So Pierre worked a little magic and got us a bunch of documents to retrace the house’s history!
First, a map of the town circa 1876 shared by Pierre from his friend, Richard Lauzon.
Map of the town in 1871, my house will be constructed next to the church. We also see where the Renaud farm stood (still stands today).
We believe the land was bought in 1879 by Pierre Renaud, Octave’s Father, from this man’s father Charles Edouard Daunais.
Édouard Daunais, the town’s doctor, is the son of Charles Édouard who for some reason owned half of the town’s land!
That same year, Octave Renaud married Marie-Anne Limoges and builds his house on his father’s land.
Octave and Marie-Anne, Circa 1890?
In 1908 Pierre Renaud dies, Octave inherits the family farm which sits on the outskirts of the village. Yet, he remains in the village at 205, 2e avenue (dying to find a picture of the house from that period)!
Also, Lise tells us that “La maison ci-bas est la maison des Renaud au Trait-Carré qu’Octave a acheté de son père en 1879 lors de son mariage. 1 an plus tard, Pierre venait habiter sa nouvelle maison au 201,2e ave . Octave laissa la terre du Trait-Carré à son fils Félix vers 1910 et c’est à ce moment qu’Octave achète une maison voisine de son père Pierre sur la 2e ave”

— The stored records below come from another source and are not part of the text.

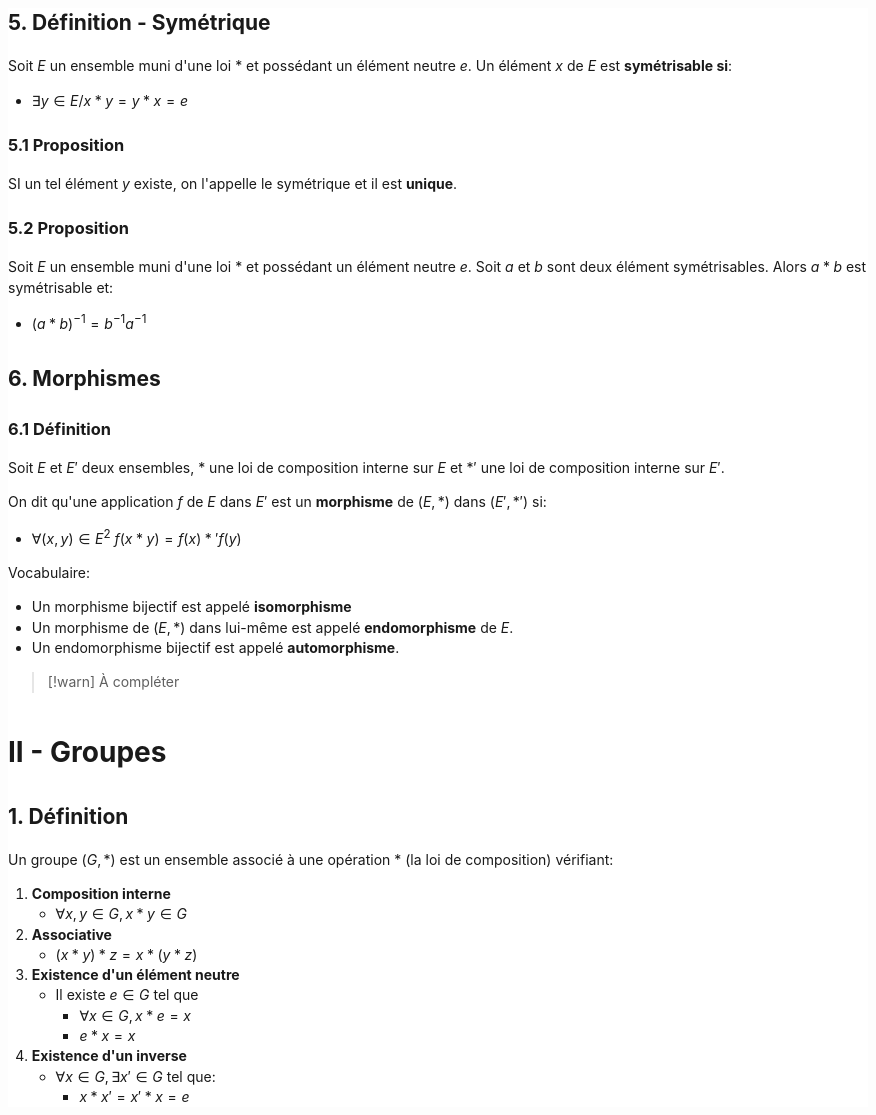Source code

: ## 5. Définition - Symétrique

Soit $E$ un ensemble muni d'une loi $*$ et possédant un élément neutre $e$. 
Un élément $x$ de $E$ est **symétrisable si**:
- $\exists y \in E / x * y = y * x = e$

### 5.1 Proposition

SI un tel élément $y$ existe, on l'appelle le symétrique et il est **unique**.

### 5.2 Proposition


Soit $E$ un ensemble muni d'une loi $*$ et possédant un élément neutre $e$. 
Soit $a$ et $b$ sont deux élément symétrisables. 
Alors $a*b$ est symétrisable et:
- $(a*b)^{-1}=b^{-1}a^{-1}$

## 6. Morphismes

### 6.1 Définition

Soit $E$ et $E'$ deux ensembles, $*$ une loi de composition interne sur $E$ et $*'$ une loi de composition interne sur $E'$.

On dit qu'une application $f$ de $E$ dans $E'$ est un **morphisme** de $(E, *)$ dans $(E', *')$ si:
- $\forall (x,y)\in E^2$ $f(x*y) = f(x)*'f(y)$


Vocabulaire:
- Un morphisme bijectif est appelé **isomorphisme**
- Un morphisme de $(E, *)$ dans lui-même est appelé **endomorphisme** de $E$.
- Un endomorphisme bijectif est appelé **automorphisme**.

> [!warn]
> À compléter

# II - Groupes

## 1. Définition

Un groupe $(G, *)$ est un ensemble associé à une opération $*$ (la loi de composition) vérifiant:
1. **Composition interne**
	- $\forall x,y \in G, x * y \in G$
2. **Associative**
	- $(x*y)*z = x*(y*z)$
3. **Existence d'un élément neutre**
	- Il existe $e \in G$ tel que
		- $\forall x \in G, x * e = x$
		- $e * x = x$
4. **Existence d'un inverse**
	- $\forall x \in G, \exists x' \in G$ tel que:
		- $x * x' = x' * x = e$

Thus, Octave might have BOUGHT the house in 1910, which goes with the town’s proposition that it was built in 1864. Also, I have to say that the over all architecture of our house is very consistent with the Neo-Classical Québécois style which was between 1800-1890s. I very much doubt that it was built after 1900, otherwise it would have had a very different style (especially the roof).
The Renaud Family farm. Pierre tells me that four generations of Renaud lived there!
Félix Renaud, Octave’s son, marries Lucia Allary in 1906. See Pierre’s post about the wedding.
Félix Renaud & Lucia Allary. 12 years later, Lucia dies from the Spanish flu.
That year the Spanish flu will make several victims in the village. One of them is Octave’s daughter, Marie-Anne Renaud who dies of the Spanish flu in 1919. Perhaps this is why she is not buried in the family tomb? This post from Pierre explains why it was common to bury Spanish Flu victims in a common tomb in Sainte-Anne-des-Plaines (and also pretty much everywhere else).
Hélène becomes a nun and leaves the house. Her brother, Joseph-Émile Renaud, marries Alma Gascon. Marie-Ange is said to be living alone with her father in 1921, although we know he died in 1920. Are there any other children that I might have forgotten about?
Also, where is Marie-Anne in all of this? She only died in 1939… Why did the census man wrote that Octave was widowed and living with his daughter in 1921? Pierre, I think the census man must have got it all wrong!
Marie-Ange Renaud retains the house until 1954 when she sells it. Lise tells me she was a seamstress. She resembled her mother and was always well dressed! Perhaps we will find a picture of her at some point?
So Pierre, Lise, am I missing anything?